[R] Logistic regression goodness of fit tests

Thu Mar 10 23:29:20 CET 2005

On Thu, 10 Mar 2005 22:36:09 +0100 (CET)
Roger Bivand <Roger.Bivand at nhh.no> wrote:

> From one geographer to another, and being prepared to bow to
> better-founded explanations, you seem to have included a variable - the
> offending variable slr_mean - that is very highly correlated with another.  
> Making the tolerance tighter says that you are prepared to take the risk
> of confounding your results. You've already "been fishing" for right hand
> side variables anyway, so your results are somewhat prejudiced, aren't
> they?
> 
> I think you may also like to review which of the right hand side variables
> should be treated as factors rather than numeric (looking at the summary
> suggests that many are factors), and perhaps the dependent variable too,
> although lrm() seems to take care of this if you haven't.
> 

Thanks for your informative reply.

The nature of the research is habitat selection for 15 species of grassland birds (my masters project).  The response here is presence of Chestnut-collared Longsur (cclo). I very carefull reviewed the variables for collinearity and none of them showed any difficulty except in a few cases which I've used to break some cases into two models where one would have otherwise seemed reasonable. Just out of interest however I did run the global model, and this problem didn't occur, which seems to indicate to me, based on your comments, I'm seeing an interaction effect, not a result of two closely correlated variables. 

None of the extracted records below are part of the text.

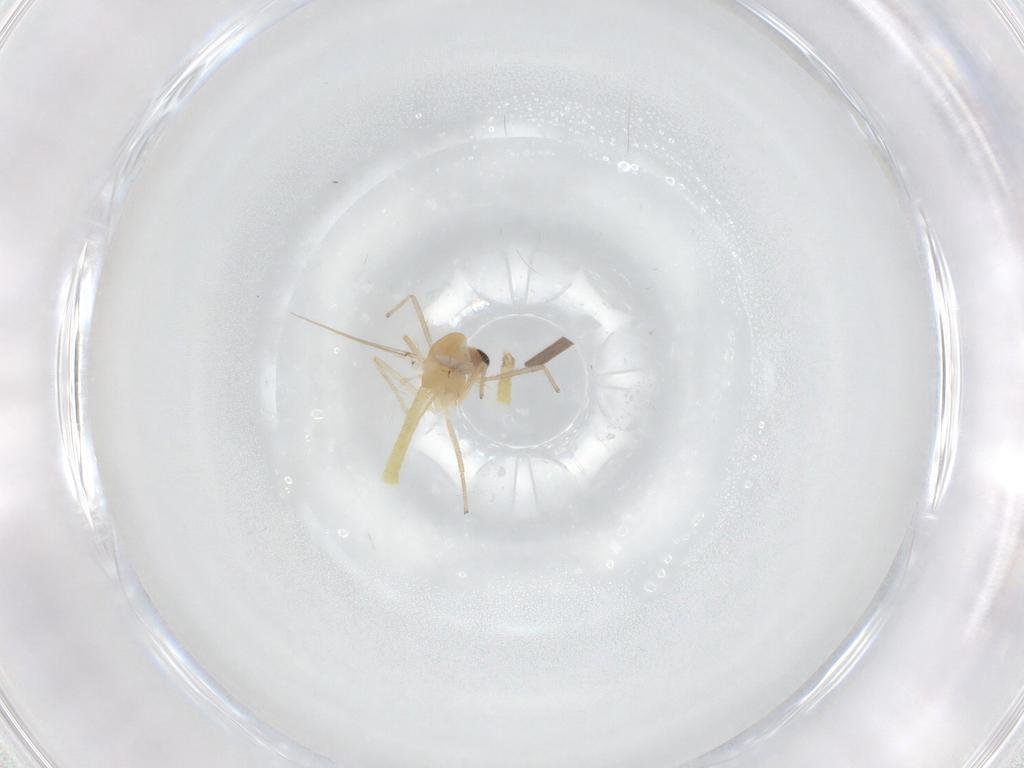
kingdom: Animalia
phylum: Arthropoda
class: Insecta
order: Diptera
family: Chironomidae
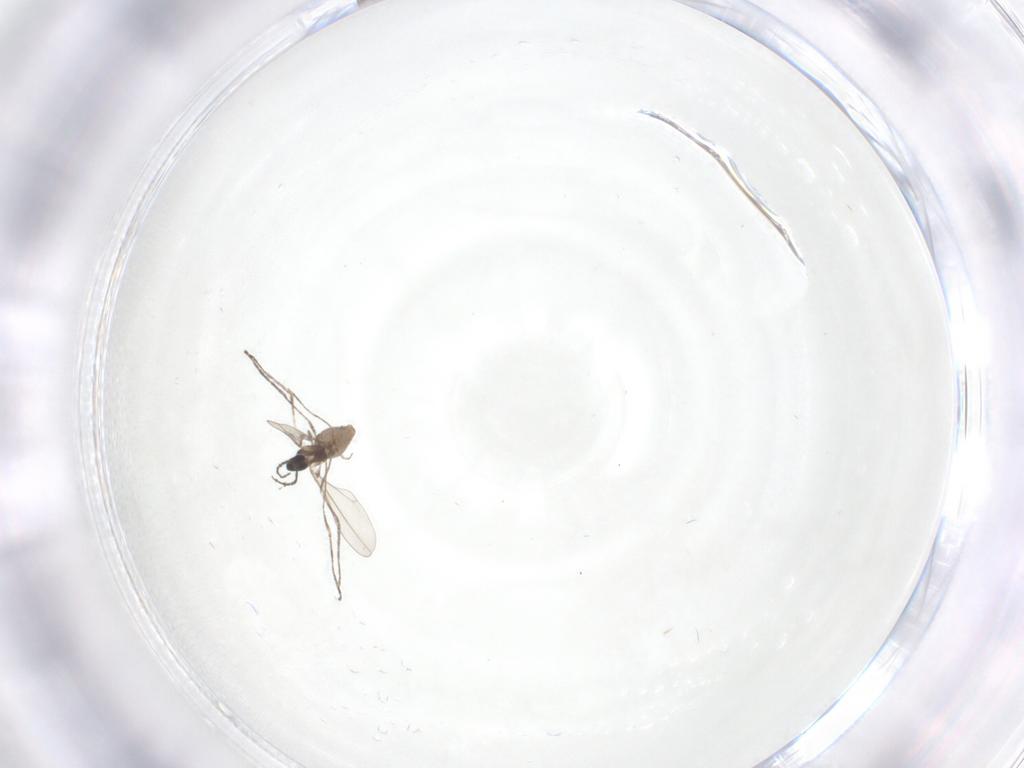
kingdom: Animalia
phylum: Arthropoda
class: Insecta
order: Diptera
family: Cecidomyiidae
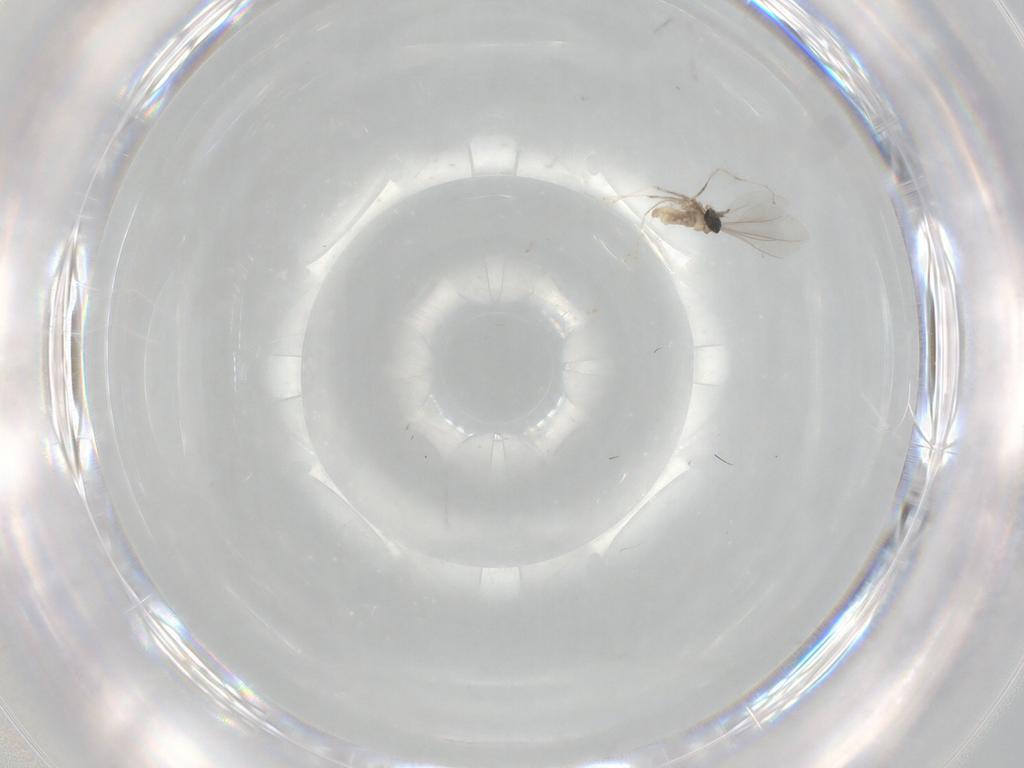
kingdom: Animalia
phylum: Arthropoda
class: Insecta
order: Diptera
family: Cecidomyiidae
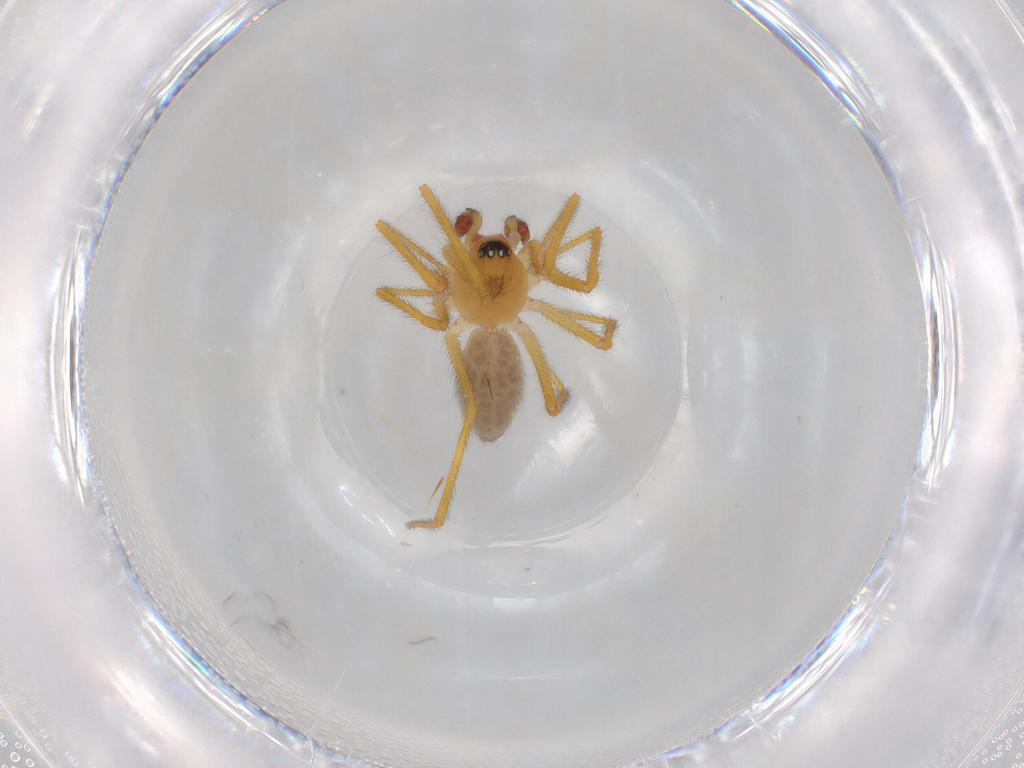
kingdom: Animalia
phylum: Arthropoda
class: Arachnida
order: Araneae
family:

I don't think I've been fishing. I selected variables for inclusion in competing models based on ecologically reasonable criteria. I did examine relationships between species occurance and static variables such as dem derived variables, to see if the data supported including all variables that based on ecological criteria should explain the birds distribution. I have included some variables inspite of weak statistical relationships based on a paper by Anderson, Burnham and Thompson in Journal of Wildlife Management which talks about how factors that are ecologically significant, can have interaction effects in a model to provide explanation in your response variable, even though individually they are not statistically significant by themselves. So, I've tried to avoid fishing, but instead simply trying to select the most parsimonious models from the set of selected models for each species.

Based on your advice once I've selected my top candidate models, I'll re-run at lower tolerances and only keep models that can pass at that level. Alternatively I could simply reject models that don't pass at lower tolerances. I do find it curious however that they run fine using glm (family = binomial) without complaint.

Thanks again.

T
-- 
Trevor Wiens 
twiens at interbaun.com

The significant problems that we face cannot be solved at the same 
level of thinking we were at when we created them. 
(Albert Einstein)